We’re not building just software anymore.
We’re building collaborative behaviors, decision pipelines, and systems that evolve as models do.

If your idea would’ve been killed by complexity two years ago?
Now’s a great time to revisit it.

8. Conclusion

Stop pretending LLMs are just autocomplete
If you’re still treating LLMs like smarter StackOverflow search boxes or autocomplete on steroids, you’ve already fallen behind.

These models aren’t just tools they’re collaborators, interpreters, and sometimes chaotic creative partners. And yeah, they’re unreliable. But so are humans. The trick is understanding what they’re good at, when to trust them, and how to use your own judgment to make that output actually useful.

Software engineering isn’t dead it just shapeshifted.

Your IDE talks back. Your job description is fuzzier. And your value comes from how well you design, filter, ask, and think, not how fast you can bang out code by hand.

So what now?

  • Start thinking in systems, not scripts
  • Treat prompt design like interface design
  • Learn to debug language, not just logic
  • Accept that your dev stack will keep mutating
  • And most importantly, stay curious this is just the beginning

The future of engineering isn’t about writing perfect code.
It’s about being the human who knows what “perfect enough” actually means.

9. Resources

Want to go deeper into the LLM-dev rabbit hole?
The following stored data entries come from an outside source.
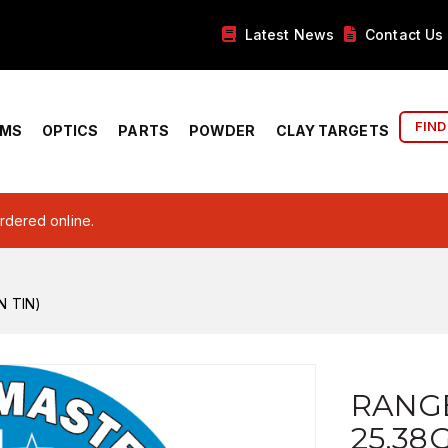
Latest News
Contact Us
FIND
RMS
OPTICS
PARTS
POWDER
CLAY TARGETS
ordered online.
N TIN)
RANG
25.38G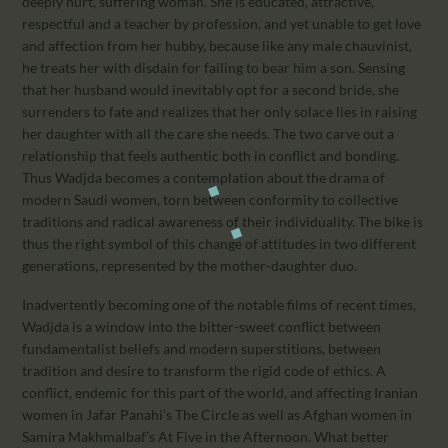
deeply hurt, suffering woman. She is educated, attractive,
respectful and a teacher by profession, and yet unable to get love
and affection from her hubby, because like any male chauvinist,
he treats her with disdain for failing to bear him a son. Sensing
that her husband would inevitably opt for a second bride, she
surrenders to fate and realizes that her only solace lies in raising
her daughter with all the care she needs. The two carve out a
relationship that feels authentic both in conflict and bonding.
Thus Wadjda becomes a contemplation about the drama of
modern Saudi women, torn between conformity to collective
traditions and radical awareness of their individuality. The bike is
thus the right symbol of this change of attitudes in two different
generations, represented by the mother-daughter duo.
Inadvertently becoming one of the notable films of recent times,
Wadjda is a window into the bitter-sweet conflict between
fundamentalist beliefs and modern superstitions, between
tradition and desire to transform the rigid code of ethics. A
conflict, endemic for this part of the world, and affecting Iranian
women in Jafar Panahi’s The Circle as well as Afghan women in
Samira Makhmalbaf’s At Five in the Afternoon. What better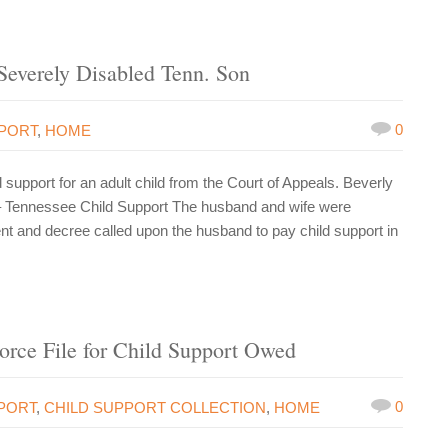
Severely Disabled Tenn. Son
0
PPORT
,
HOME
upport for an adult child from the Court of Appeals. Beverly
– Tennessee Child Support The husband and wife were
nt and decree called upon the husband to pay child support in
orce File for Child Support Owed
0
PORT
,
CHILD SUPPORT COLLECTION
,
HOME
Start here.
Here’s a curated list of battle-tested resources, tools, and guides to help you level up as a dev in the LLM era:

OpenAI Cookbook
Prompt engineering tips, context tricks, embeddings, and more from the people who built the models
https://github.com/openai/openai-cookbook

LangChain Docs
If you’re building agents, workflows, or chaining tools together with LLMs, this is essential reading
https://docs.langchain.com

Simon Willison’s LLM blog
A fantastic real-world dev blog about building stuff with LLMs, complete with experiments and code
https://simonwillison.net/tags/llm

Papers with Code LLM Applications
Stay up to date with the latest academic and bleeding-edge projects that actually ship
https://paperswithcode.com/task/text-to-code

Cursor
VSCode-like editor designed around prompting and AI-native development
https://www.cursor.sh

Awesome ChatGPT Prompts (for devs)
An open-source collection of prompts curated for all kinds of dev workflows
https://github.com/f/awesome-chatgpt-prompts

You don’t need to master everything at once. Just start by asking better questions, debugging smarter prompts, and remembering: the most powerful tool in your stack is still your brain.